Data to process Start Marker
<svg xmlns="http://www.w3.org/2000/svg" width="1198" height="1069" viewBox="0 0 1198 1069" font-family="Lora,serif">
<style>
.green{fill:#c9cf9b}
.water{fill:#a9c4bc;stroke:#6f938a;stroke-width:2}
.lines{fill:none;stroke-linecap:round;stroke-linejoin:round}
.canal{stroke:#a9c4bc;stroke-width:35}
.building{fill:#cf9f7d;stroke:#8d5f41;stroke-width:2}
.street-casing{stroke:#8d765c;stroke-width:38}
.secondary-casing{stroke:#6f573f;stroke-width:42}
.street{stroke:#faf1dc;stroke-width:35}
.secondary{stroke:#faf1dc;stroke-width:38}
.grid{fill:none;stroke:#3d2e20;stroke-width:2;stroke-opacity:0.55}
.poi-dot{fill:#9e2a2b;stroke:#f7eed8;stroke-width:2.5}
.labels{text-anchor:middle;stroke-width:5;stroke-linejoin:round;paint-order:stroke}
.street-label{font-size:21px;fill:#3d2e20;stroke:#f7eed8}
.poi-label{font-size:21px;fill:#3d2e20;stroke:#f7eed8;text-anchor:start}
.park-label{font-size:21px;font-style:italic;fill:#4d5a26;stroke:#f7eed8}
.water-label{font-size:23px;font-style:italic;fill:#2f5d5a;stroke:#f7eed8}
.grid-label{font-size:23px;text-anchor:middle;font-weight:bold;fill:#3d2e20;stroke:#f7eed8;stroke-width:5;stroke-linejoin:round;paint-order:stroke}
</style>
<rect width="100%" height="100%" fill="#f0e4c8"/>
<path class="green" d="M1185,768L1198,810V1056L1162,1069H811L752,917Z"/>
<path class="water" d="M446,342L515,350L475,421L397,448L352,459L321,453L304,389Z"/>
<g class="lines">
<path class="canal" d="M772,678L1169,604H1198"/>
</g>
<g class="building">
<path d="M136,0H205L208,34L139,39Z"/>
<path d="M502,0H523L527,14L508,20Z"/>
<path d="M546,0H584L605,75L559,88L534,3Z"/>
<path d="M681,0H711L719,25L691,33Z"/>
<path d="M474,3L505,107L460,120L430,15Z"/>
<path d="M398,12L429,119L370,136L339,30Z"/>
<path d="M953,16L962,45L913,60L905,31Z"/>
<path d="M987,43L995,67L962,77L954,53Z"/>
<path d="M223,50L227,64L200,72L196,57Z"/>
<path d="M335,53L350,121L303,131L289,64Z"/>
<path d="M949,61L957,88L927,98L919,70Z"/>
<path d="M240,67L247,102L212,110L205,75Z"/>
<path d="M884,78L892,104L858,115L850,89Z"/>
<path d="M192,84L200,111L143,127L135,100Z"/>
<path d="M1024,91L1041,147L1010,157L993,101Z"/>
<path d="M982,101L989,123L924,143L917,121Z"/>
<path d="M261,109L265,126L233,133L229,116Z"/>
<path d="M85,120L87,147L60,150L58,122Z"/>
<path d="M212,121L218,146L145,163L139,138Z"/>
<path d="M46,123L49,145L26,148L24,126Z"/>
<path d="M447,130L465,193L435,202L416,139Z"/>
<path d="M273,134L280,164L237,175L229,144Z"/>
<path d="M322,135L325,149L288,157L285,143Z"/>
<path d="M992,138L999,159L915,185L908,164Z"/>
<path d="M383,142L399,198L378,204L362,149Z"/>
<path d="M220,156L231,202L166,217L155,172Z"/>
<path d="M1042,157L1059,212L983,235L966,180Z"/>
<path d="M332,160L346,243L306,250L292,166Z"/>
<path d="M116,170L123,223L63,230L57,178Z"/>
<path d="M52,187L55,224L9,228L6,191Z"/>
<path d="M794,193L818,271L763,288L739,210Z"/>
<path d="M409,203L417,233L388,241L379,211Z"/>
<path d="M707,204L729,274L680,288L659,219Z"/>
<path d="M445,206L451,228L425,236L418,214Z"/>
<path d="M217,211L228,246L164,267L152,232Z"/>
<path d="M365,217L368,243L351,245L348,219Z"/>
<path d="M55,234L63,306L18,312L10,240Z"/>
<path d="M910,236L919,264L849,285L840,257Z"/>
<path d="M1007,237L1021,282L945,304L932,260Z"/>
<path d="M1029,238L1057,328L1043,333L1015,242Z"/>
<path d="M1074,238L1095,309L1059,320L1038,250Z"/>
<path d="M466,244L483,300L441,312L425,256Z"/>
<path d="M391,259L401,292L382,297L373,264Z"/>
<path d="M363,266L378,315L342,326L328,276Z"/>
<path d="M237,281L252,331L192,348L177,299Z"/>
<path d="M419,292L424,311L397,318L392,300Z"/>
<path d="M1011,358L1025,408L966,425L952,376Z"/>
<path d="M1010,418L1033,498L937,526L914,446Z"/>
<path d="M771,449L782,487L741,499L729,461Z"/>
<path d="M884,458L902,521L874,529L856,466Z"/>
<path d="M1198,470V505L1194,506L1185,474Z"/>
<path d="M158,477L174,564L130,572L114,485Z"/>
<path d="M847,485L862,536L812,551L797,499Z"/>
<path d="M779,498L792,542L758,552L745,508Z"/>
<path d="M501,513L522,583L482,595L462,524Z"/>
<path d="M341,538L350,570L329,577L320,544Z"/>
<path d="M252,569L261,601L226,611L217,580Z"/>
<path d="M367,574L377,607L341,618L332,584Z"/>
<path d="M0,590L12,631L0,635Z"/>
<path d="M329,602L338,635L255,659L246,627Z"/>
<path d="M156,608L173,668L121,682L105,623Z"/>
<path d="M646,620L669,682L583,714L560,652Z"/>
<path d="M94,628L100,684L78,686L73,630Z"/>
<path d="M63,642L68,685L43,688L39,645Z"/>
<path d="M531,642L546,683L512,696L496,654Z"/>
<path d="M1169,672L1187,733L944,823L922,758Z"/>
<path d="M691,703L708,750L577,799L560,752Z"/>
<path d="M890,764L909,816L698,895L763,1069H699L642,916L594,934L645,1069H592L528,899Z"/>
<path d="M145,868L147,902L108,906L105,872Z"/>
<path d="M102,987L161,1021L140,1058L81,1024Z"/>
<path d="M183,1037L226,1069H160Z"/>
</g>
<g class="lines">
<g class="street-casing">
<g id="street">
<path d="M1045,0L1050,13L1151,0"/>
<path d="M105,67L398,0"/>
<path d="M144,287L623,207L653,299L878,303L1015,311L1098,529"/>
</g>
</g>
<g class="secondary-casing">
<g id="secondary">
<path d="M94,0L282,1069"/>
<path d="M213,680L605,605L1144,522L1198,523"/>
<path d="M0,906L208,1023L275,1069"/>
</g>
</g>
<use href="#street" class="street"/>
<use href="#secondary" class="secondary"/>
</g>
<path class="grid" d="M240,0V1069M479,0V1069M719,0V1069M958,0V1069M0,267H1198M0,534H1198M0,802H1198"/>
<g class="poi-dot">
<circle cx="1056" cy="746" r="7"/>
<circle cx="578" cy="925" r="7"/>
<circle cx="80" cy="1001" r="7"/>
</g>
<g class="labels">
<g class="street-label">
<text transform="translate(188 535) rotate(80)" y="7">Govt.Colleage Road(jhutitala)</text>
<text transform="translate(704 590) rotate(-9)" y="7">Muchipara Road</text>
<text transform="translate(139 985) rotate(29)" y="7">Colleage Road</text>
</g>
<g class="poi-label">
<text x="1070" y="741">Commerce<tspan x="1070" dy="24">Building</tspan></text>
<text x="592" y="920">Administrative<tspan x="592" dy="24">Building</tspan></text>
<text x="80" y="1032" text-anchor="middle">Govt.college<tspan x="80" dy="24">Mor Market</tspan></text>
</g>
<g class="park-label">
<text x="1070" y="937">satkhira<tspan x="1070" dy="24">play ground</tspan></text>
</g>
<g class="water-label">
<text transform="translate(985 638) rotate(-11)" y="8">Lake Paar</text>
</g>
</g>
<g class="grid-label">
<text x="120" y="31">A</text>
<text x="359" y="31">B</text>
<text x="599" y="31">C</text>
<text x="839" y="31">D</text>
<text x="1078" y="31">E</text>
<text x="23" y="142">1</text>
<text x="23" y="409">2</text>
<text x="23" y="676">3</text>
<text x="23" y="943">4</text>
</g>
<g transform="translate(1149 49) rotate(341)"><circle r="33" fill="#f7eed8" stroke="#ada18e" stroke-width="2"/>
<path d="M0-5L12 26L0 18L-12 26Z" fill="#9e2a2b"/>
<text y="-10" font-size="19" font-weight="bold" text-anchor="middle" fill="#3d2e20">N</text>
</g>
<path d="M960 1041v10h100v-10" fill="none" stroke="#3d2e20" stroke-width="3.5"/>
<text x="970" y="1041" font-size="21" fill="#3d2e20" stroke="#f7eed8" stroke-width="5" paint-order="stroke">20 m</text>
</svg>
Data to process End Marker
Task description
The answer must be every line from the records above that contains "labels".

Solution
.labels{text-anchor:middle;stroke-width:5;stroke-linejoin:round;paint-order:stroke}
<g class="labels">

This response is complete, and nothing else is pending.